Am Ende des Tages kontrollieren wir unsere Bildaufnahmen. Haben wir gute Momente eingefangen, die etwas von der Atmosphäre wiedergeben und mehr erzählen als den bloßen Bildinhalt? Die Mitwirkenden sind auch unser Publikum und haben ein besonderes Gespür für das, was sie wahrnehmen. Ein wunderbares Publikum für einen Filmemacher: Unmittelbare Reaktionen wie Szenenbeifall, Mitsingen und so begeisterte Ausrufe: „Das sind so schöne Erinnerungen, ein Glück, dass wir sie festgehalten haben!“ Es ist aber auch ein ehrliches Publikum, das äußert, wenn etwas nicht gefällt.

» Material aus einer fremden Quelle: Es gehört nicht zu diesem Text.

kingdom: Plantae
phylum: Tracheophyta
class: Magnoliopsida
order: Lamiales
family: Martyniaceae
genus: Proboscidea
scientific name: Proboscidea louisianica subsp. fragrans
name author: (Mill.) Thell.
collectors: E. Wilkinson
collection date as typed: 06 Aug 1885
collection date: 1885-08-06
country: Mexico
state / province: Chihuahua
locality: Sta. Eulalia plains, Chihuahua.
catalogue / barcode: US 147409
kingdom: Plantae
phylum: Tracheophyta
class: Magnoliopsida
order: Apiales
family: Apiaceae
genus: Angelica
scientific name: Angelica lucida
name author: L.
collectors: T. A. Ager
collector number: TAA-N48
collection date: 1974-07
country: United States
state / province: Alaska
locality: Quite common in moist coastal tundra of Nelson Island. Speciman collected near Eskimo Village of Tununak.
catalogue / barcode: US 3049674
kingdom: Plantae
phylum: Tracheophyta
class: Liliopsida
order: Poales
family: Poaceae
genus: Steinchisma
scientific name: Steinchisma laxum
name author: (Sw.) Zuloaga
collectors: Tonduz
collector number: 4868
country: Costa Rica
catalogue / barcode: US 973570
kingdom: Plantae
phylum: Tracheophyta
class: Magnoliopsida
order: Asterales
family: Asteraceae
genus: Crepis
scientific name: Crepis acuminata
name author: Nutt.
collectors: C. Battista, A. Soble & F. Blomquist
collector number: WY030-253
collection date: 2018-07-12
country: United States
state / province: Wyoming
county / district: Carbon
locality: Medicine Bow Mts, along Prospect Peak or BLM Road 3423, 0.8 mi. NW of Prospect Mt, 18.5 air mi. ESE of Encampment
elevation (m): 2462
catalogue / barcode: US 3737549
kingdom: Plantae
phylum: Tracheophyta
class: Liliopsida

So haben wir am Sonntag die Gelegenheit für einen Nachdreh mit Herbert Jahn, dem 92jährigen, ehemaligen verdienten Lehrer und ausgezeichneten Kabarettisten der „Klapperschlangen“. Bei unserem letzten „Kleinen Filmgespräch“ bemängelte er sein heutiges, faltiges Aussehen im Gegensatz zu den Schwarzweißaufnahmen eines Auftrittes von 1984. Er befindet sich mit seiner typischen Schauspielernörgelei im Einklang mit Winfried Glatzeder, dem „Mann, der nach der Oma kam“, einst Paulas Paul aus dem DDR-Kultfilm „Die Legende von Paul und Paula“. In der Super-Illu klagt der 68jährige Glatzeder, jeden Tag begrüße ihn ein „verknautschtes Gesicht im Spiegel“, aber innerlich fühle er sich wie 20... Mit unserer besseren Filmtechnik und Stefans gekonntem Umgang damit haben wir sonntags Zeit und Ruhe, um im Roten Salon weitere Geschichten vom Kabarett – damals und heute – mit der Kamera aufzunehmen. Stefan B. hat endlich Zeit, Herrn Jahn ins „rechte Bild“ zu rücken. In der Kapelle treffen wir Frau Maunge, die von einem Projekt „Lieblingslieder“ im St. Elisabeth berichtet, in Zusammenarbeit mit Schülern und der „Jungen Deutschen Oper“. Das würden wir natürlich gern filmisch dokumentieren. Mit unseren Filmen wollen wir auch die vielfältigen Möglichkeiten für gesellschaftliches Engagement aufzeigen, unter dem Motto „Miteinander – Füreinander“.

Engagement im Ehrenamt sollte Spaß und auch Erfüllung bringen, für die Bewohner die so wichtige Zuwendung und für Mitarbeiter Entlastung. Allerdings sollte das Ehrenamt kein Ersatz für Arbeitsplätze oder öffentliche Leistung sein, denn Ehrenamt ist eine Ergänzung zur staatlichen Daseinsfürsorge, aber kein Ersatz. Glaubwürdigkeit und Transparenz von Politik, Verwaltung und Verbänden werden in Zusammenhang mit dem Ehrenamt größere Bedeutung bekommen, u.a. auch weil die Bevölkerung befürchtet, dass ehrenamtliches Engagement ausgenutzt wird, um Sparmaßnahmen zu kompensieren und Ehrenamtler sich als „Notnagel“ oder „Lückenbüßer“ empfinden. Unser aller Ziel soll es aber doch sein zu erreichen, dass Oma und Enkel bei ihrer ehrenamtlichen Tätigkeit sich wertgeschätzt fühlen. Frust und Lust in der ehrenamtlichen Tätigkeit liegen bei Stefan und seiner Oma oftmals nahe beieinander, weil die Kommunikation innerhalb der Gemeinschaft und die Wahrnehmung durch die Politik zu wünschen übrig lässt. Junge Leute möchten einen Beruf mit Zukunft erlernen. Das sollte nicht nur für die Altenpflege gelten. Die Ignoranz der Wirklichkeit durch die Politik macht junge Leute nicht hoffnungsvoller auf Zukunft.

In dem DEFA-Film „Der Mann, der nach der Oma kam“ führten mangelnde Kommunikation und Missverständnisse zu einem schlechten Ruf des jugendlichen Helden Erwin Graffunda, alias Winfried Glatzeder. Es stellte sich jedoch heraus, dass der junge Mann als „Kindermädchen in einer Familie“ nur praktische Erfahrungen für seine Dissertation sammeln wollte. So wurden am Ende alle Gerüchte widerlegt.